CVTの異音を添加剤で消すことができるケースとは
これは、一定の車種に限られてくるかもしれませんが、同じような車種には同じような不具合が出ることが多く、それに対して有効な対策が見つかるケースもあるのです。
たとえば、僕自身が経験したのは整備士の間ではあまりにも有名な「初代フィットのCVTジャダー」ではないでしょうか。
ジャダーとは、「ゴツゴツゴツ」と嫌な音とともに車がぎこちなく加速していくことを言います。おもに音ではなくて振動のことを指します。
このフィットに関しては、CVTフルードの種類を変更することでかなり緩和されるケースがありました。
ホンダの純正CVTフルード「HMMF」が対策として出回り始めてから、従来の純正フルードからこのHMMFに交換しただけでかなり異音と振動が解消されました。
おそらく、HMMFにはあたらしく添加剤などが入っていたのでしょう。
この経験から、ホンダ車だけではありませんが、CVTフルードの種類を変更して見たりするだけで異音や振動を抑えることもできます。
添加剤の効果が期待できないケース
あきらかにCVT内部の損傷が見られるような大きな音、たとえば「バリバリ」とか「ゴトゴト」といった大きな音がする場合は、残念ながら手遅れかもしれません。
添加剤の効果はあくまでも故障の初期段階に「延命措置」として使うような認識でいるほうがいいでしょう。
最後に・・・
お客様から、
「あと少しだけこの車に乗りたい」とか
「次の車を注文しているのでそれまで乗れればいい」といった、
延命措置を望む声もかなりあります。
ご高齢で次の車を購入するつもりはないという方はなんとかしてほしいとおっしゃることが多いです。
そんな要望をいただいたときは、添加剤を試してみることを提案します。
提案はしますが、どれほどの効果があるのかは保証できないと事前にご説明しておきます。
あとでトラブルやクレームに発展する可能性もあるので当然なのですが、それでもかまわないと了承をいただいたうえで添加剤を使用してみることもあります。
以前、非常に古いソアラで(CVTじゃないですけど)添加剤を入れて、滑りが解消された事例もあります。

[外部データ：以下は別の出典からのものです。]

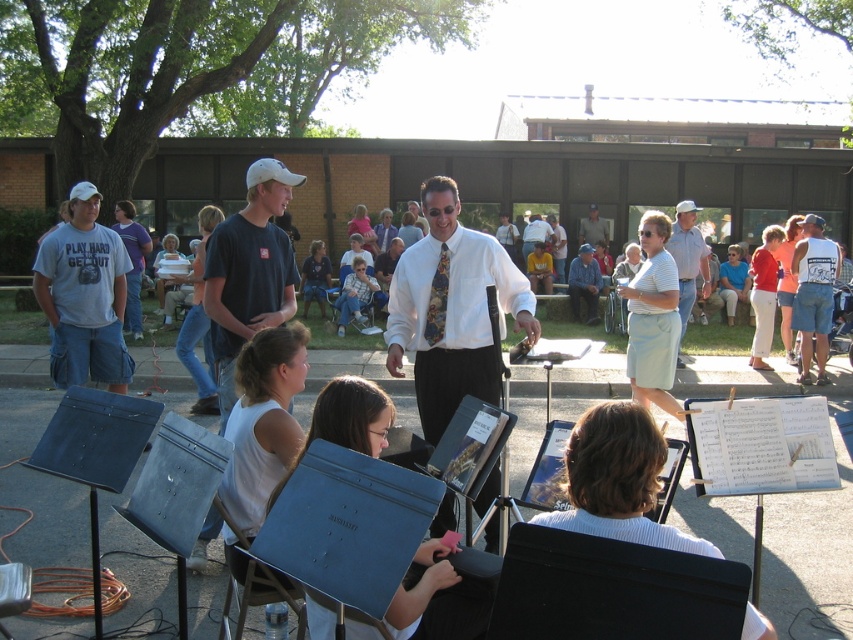
You are a photographer at the event and want to capture both the white silk shirt at center and the light blue shirt at center in the same frame. Which shirt should you position closer to the left side of your camera viewfinder to include both?

To include both the white silk shirt at center and the light blue shirt at center in the same frame, position the white silk shirt at center closer to the left side of your camera viewfinder since it is already to the left of the light blue shirt at center.

You are a photographer trying to capture a photo of the musical performance. You notice two points marked in the scene. The first point is at coordinates point (112,246) and the second is at point (676,218). If you want to ensure both points are visible in your photo, which point should you focus on first to frame the shot properly?

You should focus on point (112,246) first because it is in front of point (676,218), so capturing it first will help frame the shot to include both points.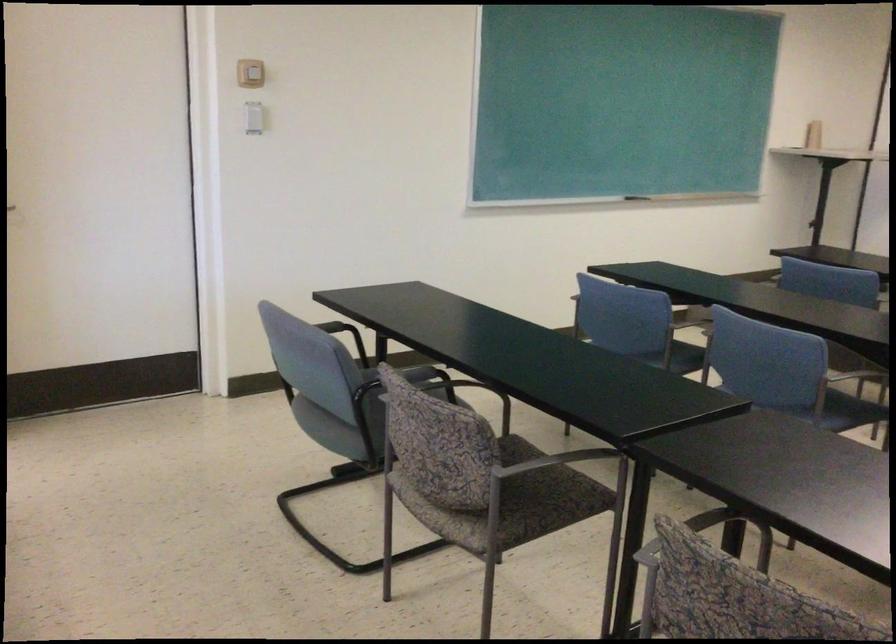
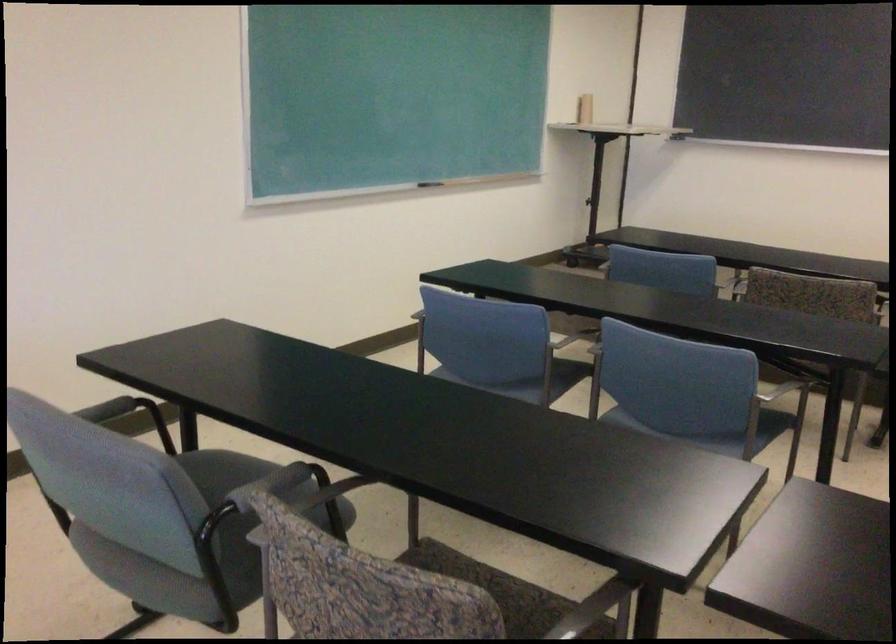
The first image is from the beginning of the video and the second image is from the end. How did the camera likely rotate when shooting the video?

The rotation direction of the camera is right-down.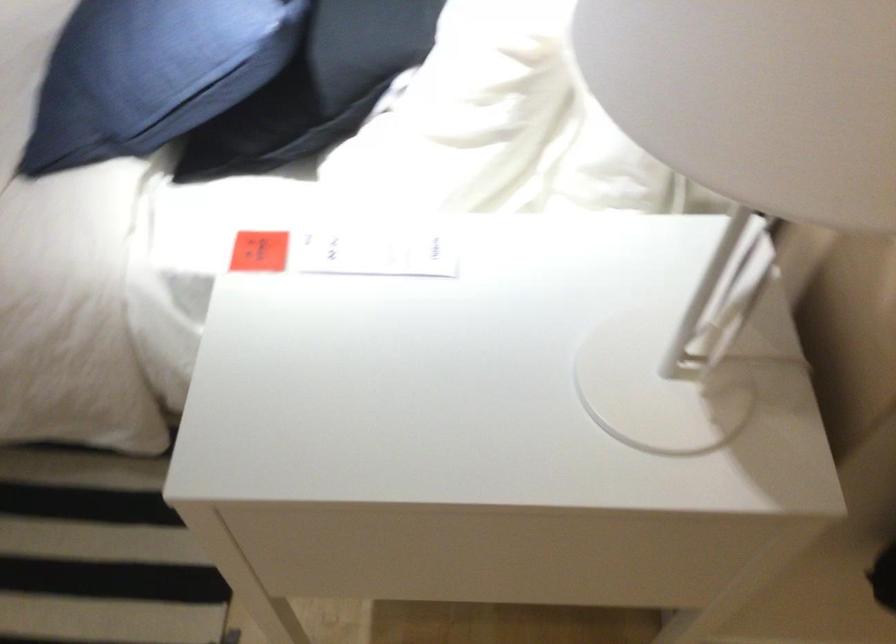
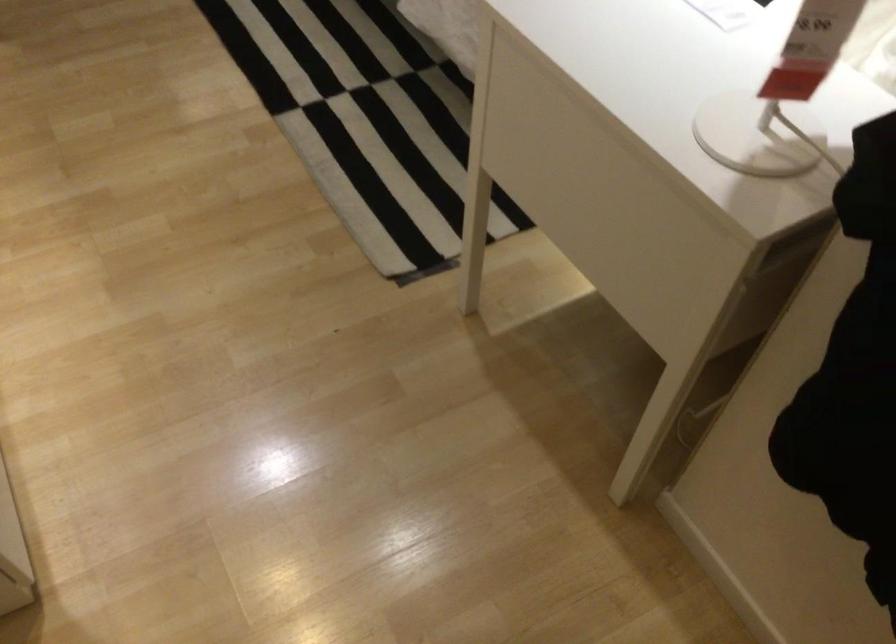
Question: The camera is either moving clockwise (left) or counter-clockwise (right) around the object. The first image is from the beginning of the video and the second image is from the end. Is the camera moving left or right when shooting the video?

Choices:
 (A) Left
 (B) Right

Answer: (B)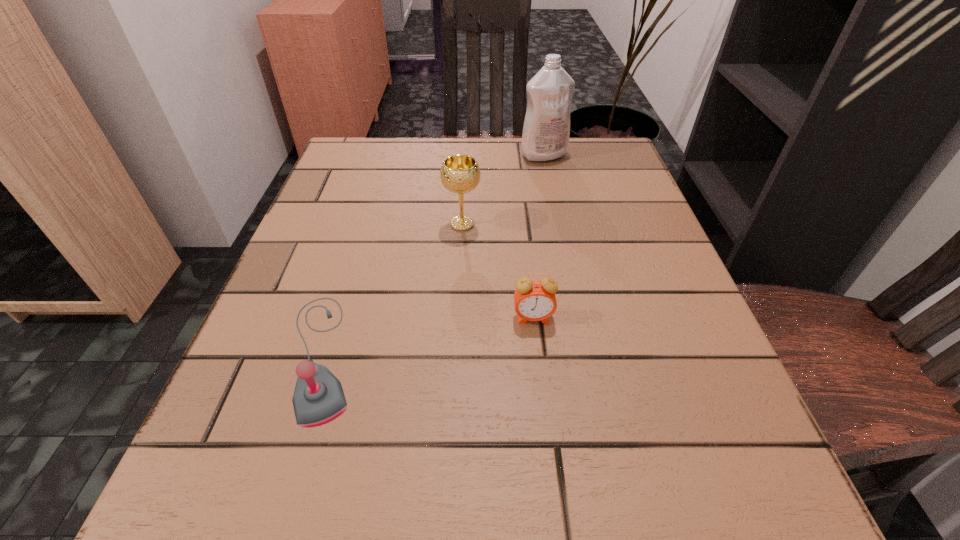
Where is `object that is the second closest to the leftmost object`? The image size is (960, 540). object that is the second closest to the leftmost object is located at coordinates (535, 300).

Locate which object is the closest to the alarm clock. Please provide its 2D coordinates. Your answer should be formatted as a tuple, i.e. [(x, y)], where the tuple contains the x and y coordinates of a point satisfying the conditions above.

[(460, 173)]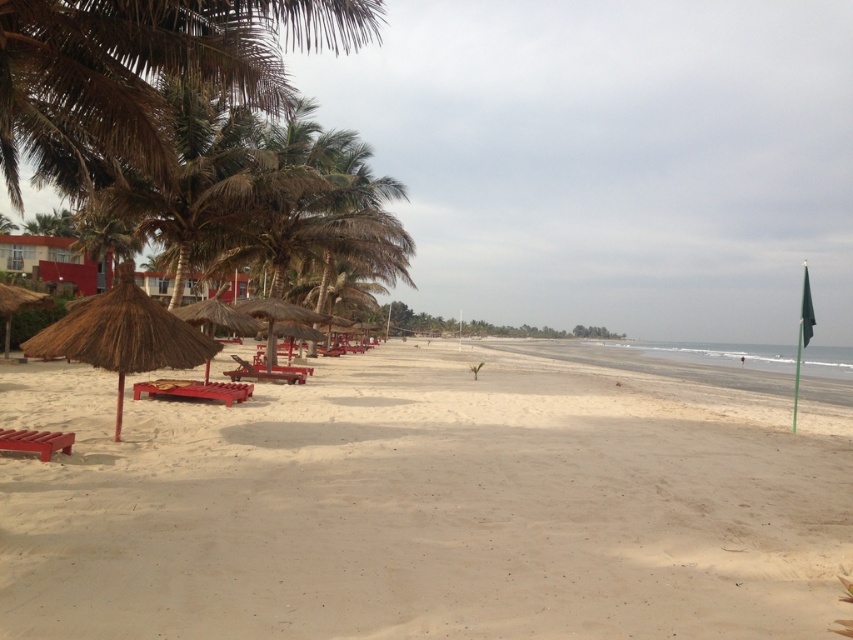
Does point (195, 333) lie in front of point (281, 301)?

Yes, point (195, 333) is closer to viewer.

Measure the distance between point [105,339] and camera.

Point [105,339] is 8.23 meters from camera.

This screenshot has width=853, height=640. What are the coordinates of `thatched straw umbrella at left` in the screenshot? It's located at (123, 336).

Is beige sandy beach at left to the right of brown thatch umbrella at center from the viewer's perspective?

Indeed, beige sandy beach at left is positioned on the right side of brown thatch umbrella at center.

Is beige sandy beach at left below brown thatch umbrella at center?

Indeed, beige sandy beach at left is positioned under brown thatch umbrella at center.

Who is more distant from viewer, (665, 358) or (293, 317)?

The point (665, 358) is more distant.

Find the location of `beige sandy beach at left`. beige sandy beach at left is located at coordinates (433, 500).

Is beige sandy beach at left wider than thatched straw umbrella at left?

Yes, beige sandy beach at left is wider than thatched straw umbrella at left.

Is the position of beige sandy beach at left more distant than that of thatched straw umbrella at left?

No, it is not.

Which is behind, point (575, 365) or point (161, 356)?

The point (575, 365) is behind.

Where is `beige sandy beach at left`? beige sandy beach at left is located at coordinates (433, 500).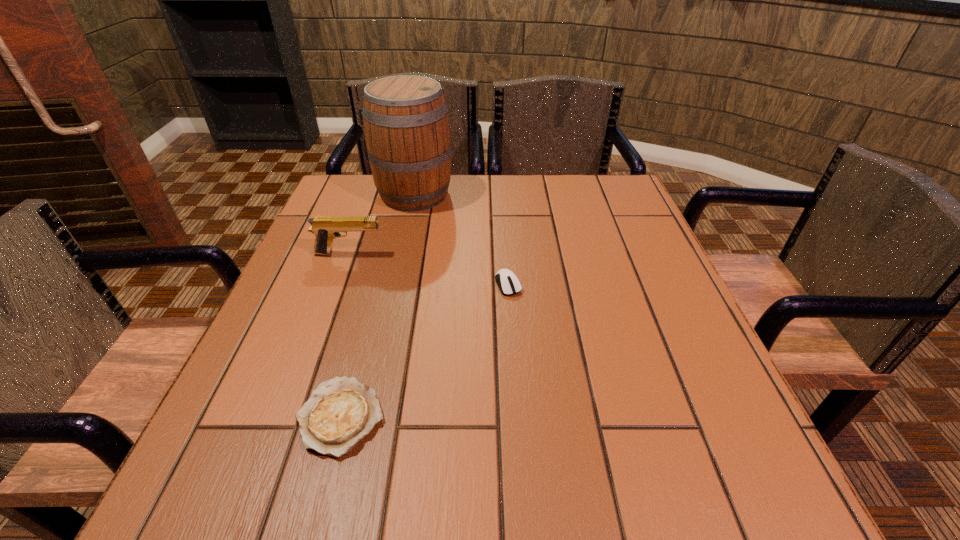
Locate an element on the screen. vacant space positioned on the front of the third farthest object is located at coordinates (516, 398).

Find the location of `vacant space located 0.160m on the back of the nearest object`. vacant space located 0.160m on the back of the nearest object is located at coordinates (369, 312).

Where is `object that is at the far edge`? This screenshot has height=540, width=960. object that is at the far edge is located at coordinates (406, 126).

This screenshot has width=960, height=540. Find the location of `object positioned at the near edge`. object positioned at the near edge is located at coordinates (341, 412).

Identify the location of cider positioned at the left edge. (406, 126).

Locate an element on the screen. pistol positioned at the left edge is located at coordinates (326, 228).

At what (x,y) coordinates should I click in order to perform the action: click on quiche at the left edge. Please return your answer as a coordinate pair (x, y). The image size is (960, 540). Looking at the image, I should click on (341, 412).

This screenshot has width=960, height=540. Identify the location of object situated at the far left corner. (406, 126).

What are the coordinates of `object located in the near left corner section of the desktop` in the screenshot? It's located at (341, 412).

The width and height of the screenshot is (960, 540). What are the coordinates of `free region at the far edge` in the screenshot? It's located at (481, 206).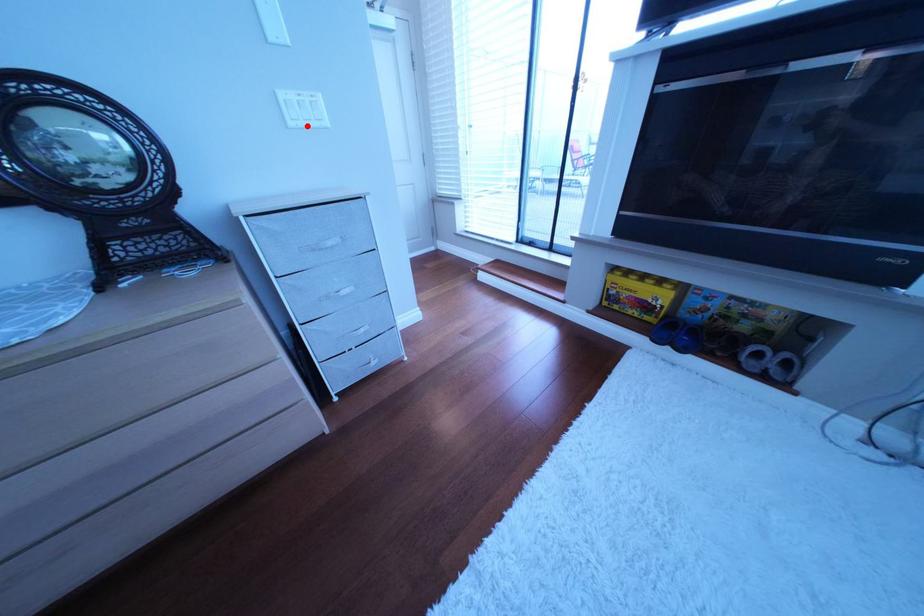
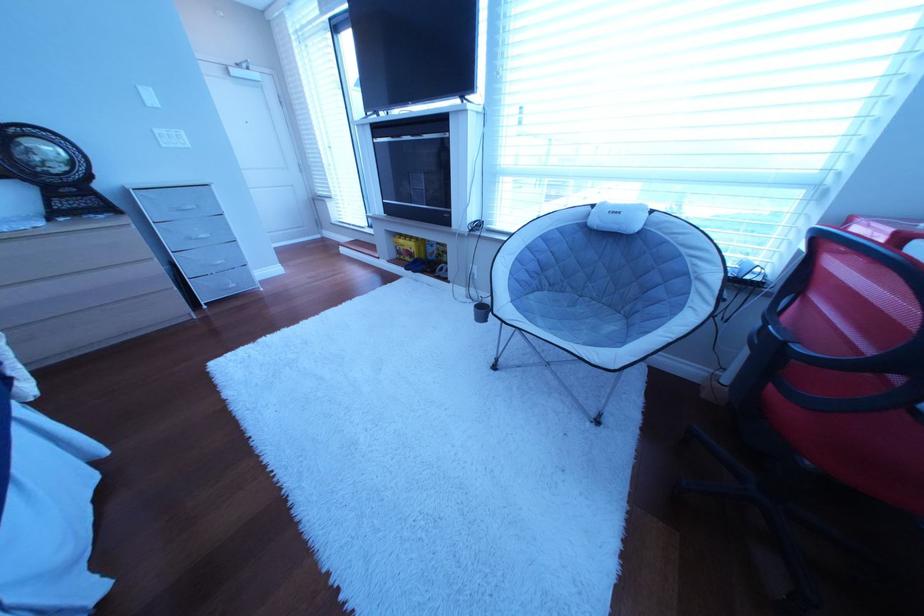
Locate, in the second image, the point that corresponds to the highlighted location in the first image.

(179, 148)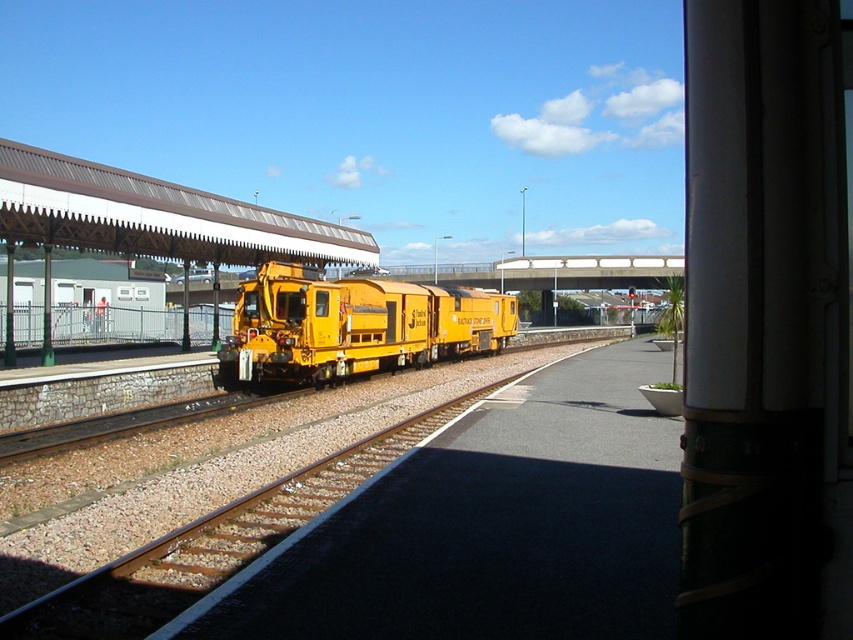
How far apart are yellow metal train track at center and yellow matte train at center?

yellow metal train track at center is 10.92 meters from yellow matte train at center.

The width and height of the screenshot is (853, 640). Identify the location of yellow metal train track at center. (225, 538).

I want to click on yellow metal train track at center, so click(225, 538).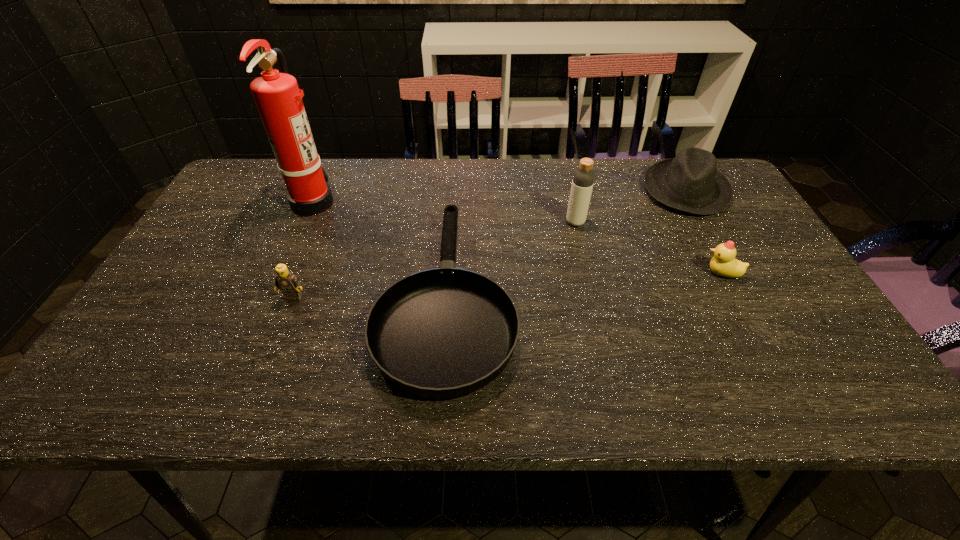
The width and height of the screenshot is (960, 540). Find the location of `blank region between the fedora and the third object from left to right`. blank region between the fedora and the third object from left to right is located at coordinates (566, 244).

Identify the location of free space between the fedora and the second tallest object. Image resolution: width=960 pixels, height=540 pixels. (631, 206).

Identify the location of vacant area that lies between the shortest object and the duckling. (585, 285).

You are a GUI agent. You are given a task and a screenshot of the screen. Output one action in this format:
    pyautogui.click(x=<x>, y=<y>)
    Task: Click on the free spot between the duckling and the Lego
    The width and height of the screenshot is (960, 540).
    Given the screenshot: What is the action you would take?
    pyautogui.click(x=508, y=285)

The height and width of the screenshot is (540, 960). I want to click on free area in between the third object from left to right and the fire extinguisher, so click(380, 249).

Find the location of a particular element. The height and width of the screenshot is (540, 960). unoccupied area between the Lego and the fire extinguisher is located at coordinates (303, 249).

The height and width of the screenshot is (540, 960). What are the coordinates of `vacant region between the Lego and the tallest object` in the screenshot? It's located at (303, 249).

Point out which object is positioned as the third nearest to the duckling. Please provide its 2D coordinates. Your answer should be formatted as a tuple, i.e. [(x, y)], where the tuple contains the x and y coordinates of a point satisfying the conditions above.

[(445, 332)]

Where is `object that ranks as the fourth closest to the duckling`? object that ranks as the fourth closest to the duckling is located at coordinates (288, 283).

Where is `free spot that satisfies the following two spatial constraints: 1. on the front-facing side of the duckling; 2. in front of the Lego`? The height and width of the screenshot is (540, 960). free spot that satisfies the following two spatial constraints: 1. on the front-facing side of the duckling; 2. in front of the Lego is located at coordinates (734, 297).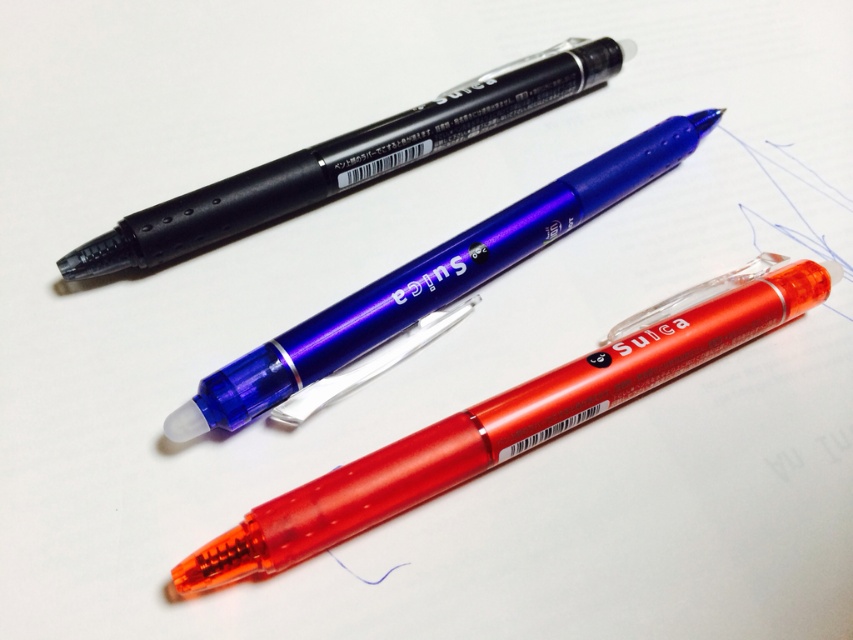
Question: Does translucent blue pen at center appear on the right side of matte black pen at upper center?

Choices:
 (A) yes
 (B) no

Answer: (A)

Question: Among these points, which one is farthest from the camera?

Choices:
 (A) (341, 170)
 (B) (332, 504)

Answer: (A)

Question: Is translucent blue pen at center thinner than matte black pen at upper center?

Choices:
 (A) no
 (B) yes

Answer: (B)

Question: Can you confirm if transparent orange pen at center is positioned below translucent blue pen at center?

Choices:
 (A) no
 (B) yes

Answer: (B)

Question: Among these points, which one is farthest from the camera?

Choices:
 (A) (718, 108)
 (B) (637, 336)

Answer: (A)

Question: Which is farther from the transparent orange pen at center?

ちなみにですが、当工場でよく使われるCVTの異音対策の添加剤は、
RISLONE(リスローン)の「CVTトランスミッションフィックス」です。
なぜよく使われるのかというと、取引先の部品商の担当者さんが
「ほかの整備工場さんでもこれがよく出てます」
というのでウチでも使ってます。
よく使われるということは、ほかの整備工場に持ち込んでも、あまり嫌がられないというか、
「ああ、それね。」
となりますので、作業として受けてくれやすいというのもあります。
どうにか安くCVTの異音やジャダを解消できることを試してみたいとお考えなら使ってみる価値はあります。
ただし、さきほどもご説明しましたが、すでに大きな振動や異音が出ている場合は効果が薄いので整備工場側も嫌がるでしょうから、初期症状の段階で試すほうがいいでしょう。